╭─ Vorliegender Text

Zeit und Wille
- Seit einigen Jahren wird der freie Wille auch in den Neurowissenschaften bestritten. Einige Vertreter wähnen durch Versuchsanordnungen wie dem Libet-Experiment, in denen eine entsprechende neurologische Aktivität der angeblichen Willensentscheidung vorauszugehen scheint, eine ohnehin determinierte naturwissenschaftliche Kausalität bestätigt. der freie wille und das libet-experiment >>
- Eine moderne Umsetzung des bekannten Ausspruchs, den Luther vor dem Kaiser tat? "Hier stehe ich und kann nicht anders"?
- Luther behauptete zwar im Streit mit Erasmus, es gäbe keinen freien Willen - seit dem Sündenfall, wie er meinte - aber er vertrat diese These weniger nachdrücklich als der schweizerische Reformator Calvin, der die Lehre von der „Doppelten Prädestination“ formulierte, hierin dem Islam ähnlich „Allah lässt in die Irre gehen, wen er will und er führt recht, wen er will“. Sure 14,4.
- Nach der Doppelten Prädestination bei Calvin ist nicht nur vorbestimmt, in welcher existenziellen Form jemand geboren wird, Frau oder Mann, arm oder reich, hoch oder niedrig, sondern auch, ob jemand zum Bösen oder zum Guten neige. In Gottes Allwissenheit, so der Gedanke, sei bereits seit Anfang der Welt festgelegt, ob der Einzelne am Ende der göttlichen Gnade teilhaftig oder ob er verworfen sei. Nicht seine Werke seien entscheidend, sondern nur die Gnade. Daher könne der Mensch in seiner Unvollkommenheit sich nur der göttlichen Gnade überantworten.
- Dabei zogen die Calvinisten gewisse Anzeichen der Zugehörigkeit zur Gnade in Betracht. Wohlstand galt als Zeichen der Nähe der Gnade, Armut hingegen als deren Ferne. Vor diesem Hintergrund der calvinistischen Lehre wurde das Streben nach Reichtum zur Tugend erklärt. Damit sah man den Wert des Tuns nicht mehr im Erschaffen des Werks und in der Hingabe an dasselbe, sondern im Erwerb von Reichtum, bei dem das Werk letztlich nur Mittel zum Zweck war, Man war nicht mehr Tischler aus Freude am Tischlerhandwerk und an der Gestalt eines Möbels, sondern man "machte in Möbeln" - um reich zu werden. Die moderne Börsenwirtschaft, in der das Geld selber zur Handlungsware wurde, ist eine Folge.

╰─

Teile der Übung:
1. Gib aus dem Text über den freien Willen die Passage zwischen „- Dabei zogen“ und „ist eine Folge.“ wortgetreu wieder, beide Stellen eingeschlossen.
2. Erkläre in ein bis drei Sätzen, weshalb das Streben nach Reichtum laut dem Text über den freien Willen zur Tugend erklärt wurde.
3. Setze den Text über den freien Willen bitte im Anschluss an seinen letzten Satz fort.

╭─ Einträge im Datensatz

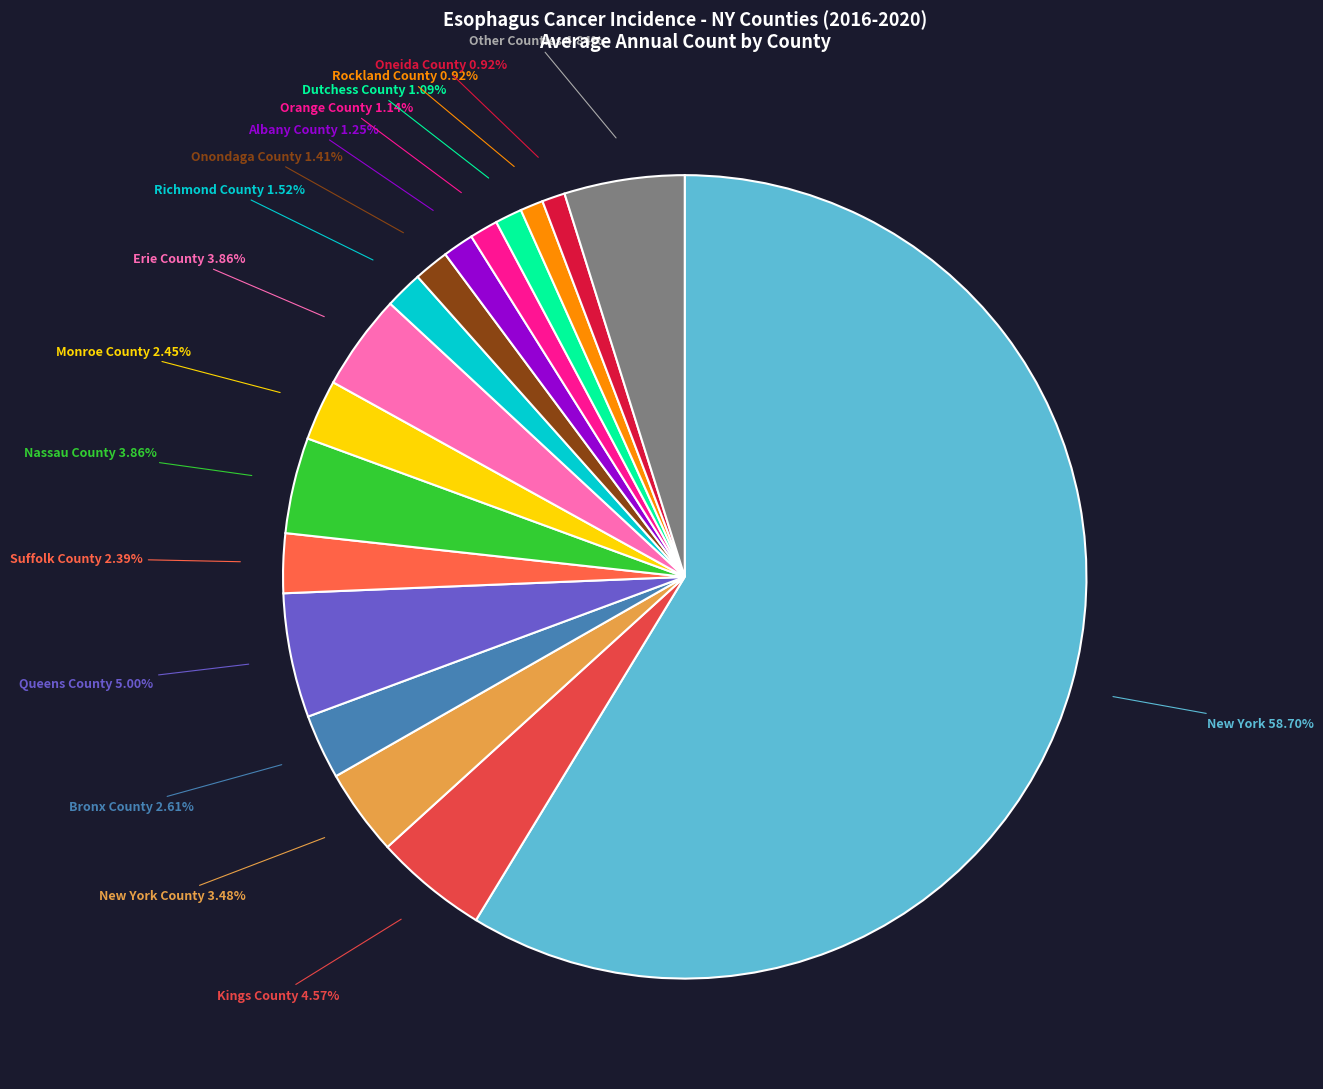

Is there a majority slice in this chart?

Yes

╰─
╭─ Einträge im Datensatz

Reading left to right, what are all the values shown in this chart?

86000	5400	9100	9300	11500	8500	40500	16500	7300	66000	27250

╰─

Ergebnisse der Aufgaben:
1.
- Dabei zogen die Calvinisten gewisse Anzeichen der Zugehörigkeit zur Gnade in Betracht. Wohlstand galt als Zeichen der Nähe der Gnade, Armut hingegen als deren Ferne. Vor diesem Hintergrund der calvinistischen Lehre wurde das Streben nach Reichtum zur Tugend erklärt. Damit sah man den Wert des Tuns nicht mehr im Erschaffen des Werks und in der Hingabe an dasselbe, sondern im Erwerb von Reichtum, bei dem das Werk letztlich nur Mittel zum Zweck war, Man war nicht mehr Tischler aus Freude am Tischlerhandwerk und an der Gestalt eines Möbels, sondern man "machte in Möbeln" - um reich zu werden. Die moderne Börsenwirtschaft, in der das Geld selber zur Handlungsware wurde, ist eine Folge.

2. Die Calvinisten sahen in Wohlstand ein Anzeichen für die Nähe der göttlichen Gnade, in Armut dagegen ein Zeichen ihrer Ferne. Vor dem Hintergrund dieser Lehre wurde das Streben nach Reichtum zur Tugend erklärt.

3.
- Der ebenfalls, wie Luther und Erasmus, im Zeichen Skorpion geborene, Augustinus hatte zwölfhundert Jahre zuvor die Lehre von der doppelten Vorbestimmtheit angerissen und darüber einen ähnlichen Streit mit Pelagius geführt, der in den augustinischen Thesen manichäistische Strukturen erkannte. Entsprechend nimmt sich Luthers Vergleich im Streit mit Erasmus aus, wo er anführt, mit dem menschlichen Willen verhalte es sich wie mit einem Pferd, das entweder von Gott oder vom Teufel geritten werde. erasmus, luther und die wahlfreiheit >>
- Die Kirche hatte, trotz der Verehrung für Augustinus, die Lehre von der Vorbestimmtheit und die Leugnung des freien Willens schon zum Ende der Spätantike verworfen. Die Thematik blieb jedoch bis Thomas von Aquin ungeklärt. Die Leugnung der Willensfreiheit erweist sich als ein deterministisches Verständnis der Zeit und des Anfangs. Sie setzt letztlich auch Gott eine gewissermaßen absolute Zeit, und damit Determination voraus. Thomas von Aquin bezeichnet hingegen Christus als das ewige Nun, das ewige Jetzt. Der Anfang liegt in jedem Augenblick.
- Die direkte naturwissenschaftliche Entsprechung und säkulare Wandlungsform der calvinistisch-protestantischen Gesellschaftslehre, wonach Wohlstand ein Zeichen göttlicher Gnade sei, bildet Darwins Evolutionslehre mit dem „surviving of the fittest“. Darwin hatte, wie er in seiner Schrift „Entstehung der Arten“ bezeugt, „die Soziallehre des Thomas Malthus auf die gesamte Tier- und Pflanzenwelt angewendet“.
Malthus vertrat die Lehre, im Sinne der Auslese komme einem Menschen, dessen Arbeit die Gesellschaft nicht benötige, keine Lebenserhaltung zu und die Natur gebiete ihm abzutreten.
- Entgegen der herrschenden Meinung, ein "Sozialdarwinismus", stelleeine falsche Interpretation und ein Missverständnis der Lehre Darwins dar, handelt es sich bei dem entsprechenden gesellschaftlichen Konzept tatsächlich um die direkte Vorlage zu Darwins Sicht auf die Natur.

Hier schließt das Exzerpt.